For dialogue, the ways of human relationships in the working world, in politics, and in attitudes to life that previously have been determined by men need rethinking. All rethinking and all change takes time to change one’s habits. During that time for restructuring habits that is mainly necessary for men, women have time to utilize their creativity and capability and to take up their important role in restructuring, becoming very active in this field.
For the aforementioned reasons, it can be safely assumed that intercultural dialogue offers women the possibility to end their marginalization and misrepresentation in society.
Summary
The situation of crisis in the world makes it imperative to look for change. This change must include both the macro-level and the micro-level of society as well as the social structures.
In the course of history, women have had a role in shaping social structures and activities that was less than appropriate to their potential and their being human beings.
From a position of disadvantage, women have let men who were in a dominant position determine their role in society and not taken an initiative of their own.

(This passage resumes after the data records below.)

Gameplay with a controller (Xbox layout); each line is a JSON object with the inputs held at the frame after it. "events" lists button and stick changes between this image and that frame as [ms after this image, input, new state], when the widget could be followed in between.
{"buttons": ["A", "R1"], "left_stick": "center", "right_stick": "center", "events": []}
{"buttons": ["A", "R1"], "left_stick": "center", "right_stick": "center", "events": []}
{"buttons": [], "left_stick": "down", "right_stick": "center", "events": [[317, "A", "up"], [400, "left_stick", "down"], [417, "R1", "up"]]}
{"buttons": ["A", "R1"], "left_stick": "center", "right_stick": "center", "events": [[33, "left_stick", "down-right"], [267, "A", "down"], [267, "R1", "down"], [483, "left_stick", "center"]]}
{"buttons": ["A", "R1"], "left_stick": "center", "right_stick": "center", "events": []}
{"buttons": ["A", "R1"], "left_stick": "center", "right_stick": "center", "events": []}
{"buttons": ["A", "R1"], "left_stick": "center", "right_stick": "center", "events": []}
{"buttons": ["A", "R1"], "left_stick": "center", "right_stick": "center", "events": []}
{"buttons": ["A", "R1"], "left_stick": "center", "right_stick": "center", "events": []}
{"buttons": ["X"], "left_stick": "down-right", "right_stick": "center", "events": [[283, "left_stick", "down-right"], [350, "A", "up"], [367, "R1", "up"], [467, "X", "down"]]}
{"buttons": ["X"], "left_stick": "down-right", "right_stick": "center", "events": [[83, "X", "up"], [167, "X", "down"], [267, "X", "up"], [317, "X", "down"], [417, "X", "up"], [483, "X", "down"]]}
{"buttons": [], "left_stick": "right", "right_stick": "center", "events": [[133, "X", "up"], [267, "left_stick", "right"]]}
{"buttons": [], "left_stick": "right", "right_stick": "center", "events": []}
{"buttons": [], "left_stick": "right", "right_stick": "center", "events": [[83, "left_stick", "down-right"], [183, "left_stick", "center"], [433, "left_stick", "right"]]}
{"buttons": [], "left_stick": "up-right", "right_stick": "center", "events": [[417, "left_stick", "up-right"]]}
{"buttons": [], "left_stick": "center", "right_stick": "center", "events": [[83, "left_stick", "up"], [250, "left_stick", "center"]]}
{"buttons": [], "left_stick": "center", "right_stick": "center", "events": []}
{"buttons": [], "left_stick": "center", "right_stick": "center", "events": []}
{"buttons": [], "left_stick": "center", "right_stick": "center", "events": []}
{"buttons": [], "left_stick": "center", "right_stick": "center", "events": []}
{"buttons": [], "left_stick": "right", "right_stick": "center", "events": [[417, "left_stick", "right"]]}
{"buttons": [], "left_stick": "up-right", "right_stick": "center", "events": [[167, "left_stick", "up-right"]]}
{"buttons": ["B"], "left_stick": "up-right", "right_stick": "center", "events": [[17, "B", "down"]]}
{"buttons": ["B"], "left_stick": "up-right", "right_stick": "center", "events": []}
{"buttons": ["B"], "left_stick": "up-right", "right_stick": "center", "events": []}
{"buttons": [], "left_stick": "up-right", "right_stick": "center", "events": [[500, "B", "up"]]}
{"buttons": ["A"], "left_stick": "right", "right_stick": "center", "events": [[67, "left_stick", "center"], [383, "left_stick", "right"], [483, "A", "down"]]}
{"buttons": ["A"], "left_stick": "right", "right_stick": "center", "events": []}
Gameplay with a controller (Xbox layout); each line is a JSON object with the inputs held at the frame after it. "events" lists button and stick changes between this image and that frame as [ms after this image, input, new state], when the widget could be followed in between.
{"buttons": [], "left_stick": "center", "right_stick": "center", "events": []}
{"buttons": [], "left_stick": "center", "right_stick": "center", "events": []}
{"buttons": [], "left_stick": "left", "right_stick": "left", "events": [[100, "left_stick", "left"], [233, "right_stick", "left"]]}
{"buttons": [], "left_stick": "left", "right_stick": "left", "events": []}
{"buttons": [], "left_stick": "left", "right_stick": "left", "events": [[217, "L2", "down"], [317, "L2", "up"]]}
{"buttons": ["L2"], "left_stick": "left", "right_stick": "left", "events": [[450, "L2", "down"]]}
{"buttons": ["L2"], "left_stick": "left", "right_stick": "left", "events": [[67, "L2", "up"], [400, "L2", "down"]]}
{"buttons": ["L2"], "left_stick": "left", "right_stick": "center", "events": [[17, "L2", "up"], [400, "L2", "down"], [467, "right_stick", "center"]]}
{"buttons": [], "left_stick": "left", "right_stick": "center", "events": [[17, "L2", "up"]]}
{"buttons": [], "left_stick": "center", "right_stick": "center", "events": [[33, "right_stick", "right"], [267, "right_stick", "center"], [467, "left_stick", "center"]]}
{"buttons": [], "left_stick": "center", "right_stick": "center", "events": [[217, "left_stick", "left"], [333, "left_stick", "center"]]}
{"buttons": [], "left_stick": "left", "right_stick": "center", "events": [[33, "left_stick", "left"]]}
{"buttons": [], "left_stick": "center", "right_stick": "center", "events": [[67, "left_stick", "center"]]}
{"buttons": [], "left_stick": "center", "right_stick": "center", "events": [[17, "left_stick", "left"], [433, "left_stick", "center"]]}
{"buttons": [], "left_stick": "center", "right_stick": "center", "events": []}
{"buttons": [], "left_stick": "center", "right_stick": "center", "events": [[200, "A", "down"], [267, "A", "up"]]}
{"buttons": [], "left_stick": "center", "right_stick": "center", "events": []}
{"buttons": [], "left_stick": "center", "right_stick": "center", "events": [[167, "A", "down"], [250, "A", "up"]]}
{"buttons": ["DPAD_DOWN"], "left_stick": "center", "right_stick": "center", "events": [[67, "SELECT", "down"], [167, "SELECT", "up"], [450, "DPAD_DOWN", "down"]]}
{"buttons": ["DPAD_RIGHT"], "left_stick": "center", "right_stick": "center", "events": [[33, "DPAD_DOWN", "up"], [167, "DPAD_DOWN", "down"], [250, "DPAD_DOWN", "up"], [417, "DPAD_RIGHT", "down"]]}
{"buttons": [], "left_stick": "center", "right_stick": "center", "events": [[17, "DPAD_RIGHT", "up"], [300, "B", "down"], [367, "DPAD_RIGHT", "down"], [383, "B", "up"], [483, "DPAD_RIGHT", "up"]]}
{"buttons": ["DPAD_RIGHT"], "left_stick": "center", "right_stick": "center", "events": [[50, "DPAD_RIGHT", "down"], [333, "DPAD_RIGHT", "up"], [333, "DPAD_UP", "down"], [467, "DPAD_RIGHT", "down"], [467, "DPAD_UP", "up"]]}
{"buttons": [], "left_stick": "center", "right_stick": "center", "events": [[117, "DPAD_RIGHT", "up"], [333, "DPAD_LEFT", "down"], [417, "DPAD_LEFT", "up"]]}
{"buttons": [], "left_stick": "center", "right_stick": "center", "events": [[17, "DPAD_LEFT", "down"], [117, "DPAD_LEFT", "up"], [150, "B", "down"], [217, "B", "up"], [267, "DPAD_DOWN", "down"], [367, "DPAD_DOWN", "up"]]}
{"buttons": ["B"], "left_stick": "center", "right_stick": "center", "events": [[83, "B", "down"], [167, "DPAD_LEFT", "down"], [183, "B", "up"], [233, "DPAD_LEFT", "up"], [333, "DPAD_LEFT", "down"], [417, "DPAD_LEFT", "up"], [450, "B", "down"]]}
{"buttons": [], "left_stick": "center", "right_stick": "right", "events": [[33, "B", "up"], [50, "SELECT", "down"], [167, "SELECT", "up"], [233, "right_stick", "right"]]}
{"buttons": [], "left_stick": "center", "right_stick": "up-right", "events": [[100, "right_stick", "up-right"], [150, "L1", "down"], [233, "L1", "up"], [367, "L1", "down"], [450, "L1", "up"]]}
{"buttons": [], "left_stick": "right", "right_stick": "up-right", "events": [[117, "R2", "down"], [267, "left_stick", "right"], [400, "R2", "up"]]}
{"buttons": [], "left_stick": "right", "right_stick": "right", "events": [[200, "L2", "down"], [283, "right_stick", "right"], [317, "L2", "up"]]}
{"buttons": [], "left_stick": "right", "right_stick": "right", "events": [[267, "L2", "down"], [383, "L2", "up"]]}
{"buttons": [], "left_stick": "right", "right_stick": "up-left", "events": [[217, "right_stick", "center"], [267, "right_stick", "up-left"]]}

Women are to show a new way that includes the following:
A difference between female and male is only admissible in the limited field of children’s upbringing in the family where, for biological reasons, certain tasks like pregnancy and breastfeeding can be only fulfilled by women. Otherwise each human individual has simultaneously female and male characteristics, and for the sake of a holistic development of a person it is important not to neglect this fact.
This perspective on gender is quite compatible with the Islamic concept of gender. Wherever the Quran speaks of male and female, this refers, in my understanding, to specific characteristics that are not exclusively associated with men or women respectively, as becomes obvious in the discussion of the Quranic term „Redjal„ (men) in Iran.
The conditions for dialogue, for example tolerance, respect, empathy, openness, inquiring, listening and the like have been neglected in a world shaped by men. Women are able to do justice to these conditions and to invite men to do the same.